After I take the sticks out of the freezer they have a smooth look to them like a hot dog.  I don't remember the amount of time in the smoker, but they seem to cook fast.  The pictures I see on here, the sticks look to have shrunk a little and are wrinkled.   Should I cook at a lower temp for longer to take out some moisture?  And, should I turn up the heat at the end to get some smoke?


----------



## motoman3b (Dec 17, 2013)

sounds like you are cooking them too fast. you want to start out your smoke at like 120 degrees and slowly bump up ever hour to 160-180 to finish should take about 8 hours to smoke


----------



## daveomak (Dec 17, 2013)

Charlie Tango said:


> After I take the sticks out of the freezer they have a smooth look to them like a hot dog.  I don't remember the amount of time in the smoker, but they seem to cook fast.  The pictures I see on here,* the sticks look to have shrunk a little and are wrinkled*.   Should I cook at a lower temp for longer to take out some moisture?  And, should I turn up the heat at the end to get some smoke?

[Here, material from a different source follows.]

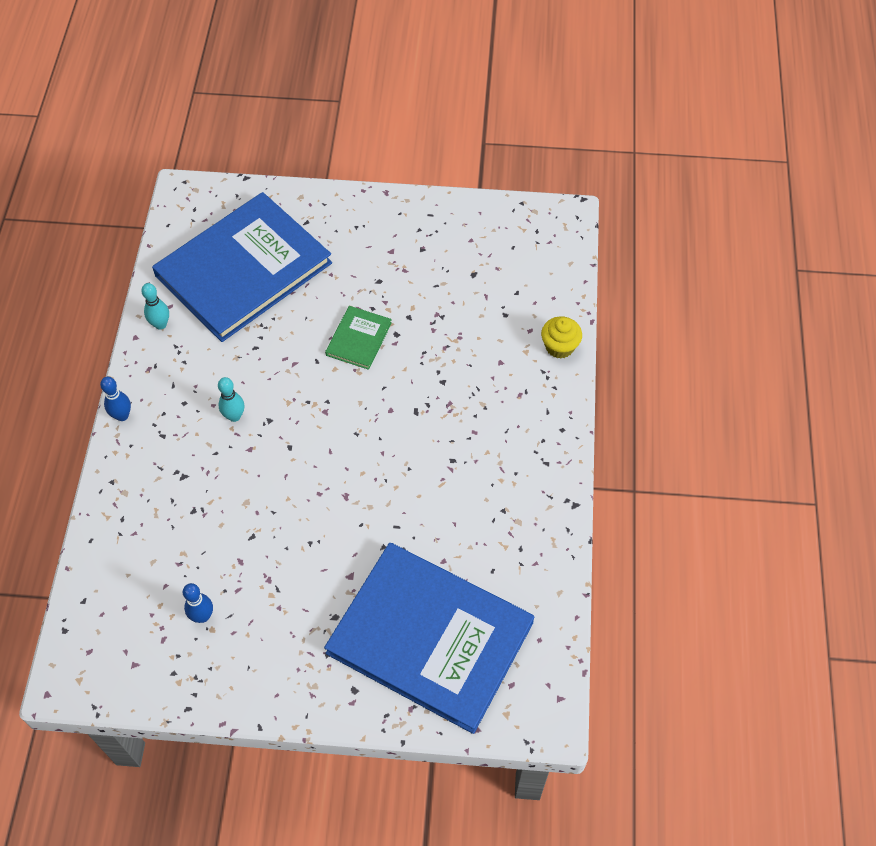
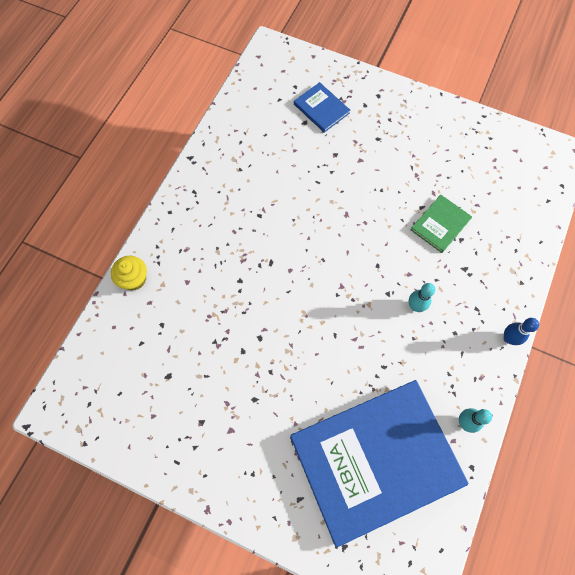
camera: 160 degrees left, 10 degrees up
(202, 616) = (466, 165): blue bowling pin -> none
(358, 339) = (293, 344): green book -> green book (440, 224)
(430, 638) = (321, 109): blue book -> blue book, size x0.41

That look is on purpose....  If you don't rinse and cool, the collagen shrinks and forms to the meat...   I like the look... and the flavor....  Cooking at 140 ish for 24 hours does not render any of the fat....  gives a very pleasing texture......

Dave


----------



## charlie tango (Jan 19, 2014)

Well, I have smoked another batch of sticks.  Unfortunately I was pulled away for a few hours at the end and the sticks smoked too long.  I started out at 150 for an hour and bumped up 5 -10 degrees every hour untill the internal temp was 150.  I was pulled away from the project for a few hours.  When in got back I bumped the temp up and internal temp came up to 165 fast.  I opened the door to cool (17 degrees outside).  The sticks are the best so far.  No rubber casings by any means.  Just a little too dry.  They look great.  Now I need to figure when to pull them moisture wise.


----------



## daveomak (Jan 19, 2014)

Charlie Tango said:


> Well, I have smoked another batch of sticks.  Unfortunately I was pulled away for a few hours at the end and the sticks smoked too long.  I started out at 150 for an hour and bumped up 5 -10 degrees every hour untill the internal temp was 150.  I was pulled away from the project for a few hours.  When in got back I bumped the temp up and internal temp came up to 165 fast.  I opened the door to cool (17 degrees outside).  The sticks are the best so far.  No rubber casings by any means.  Just a little too dry.  They look great.  Now I need to figure when to pull them moisture wise.




If  you smoke the sticks at 110 for about 8-10 hours then set the smoker to 160.... they will be done in about 24 hours and not dried out...  I learned that from nepas....


----------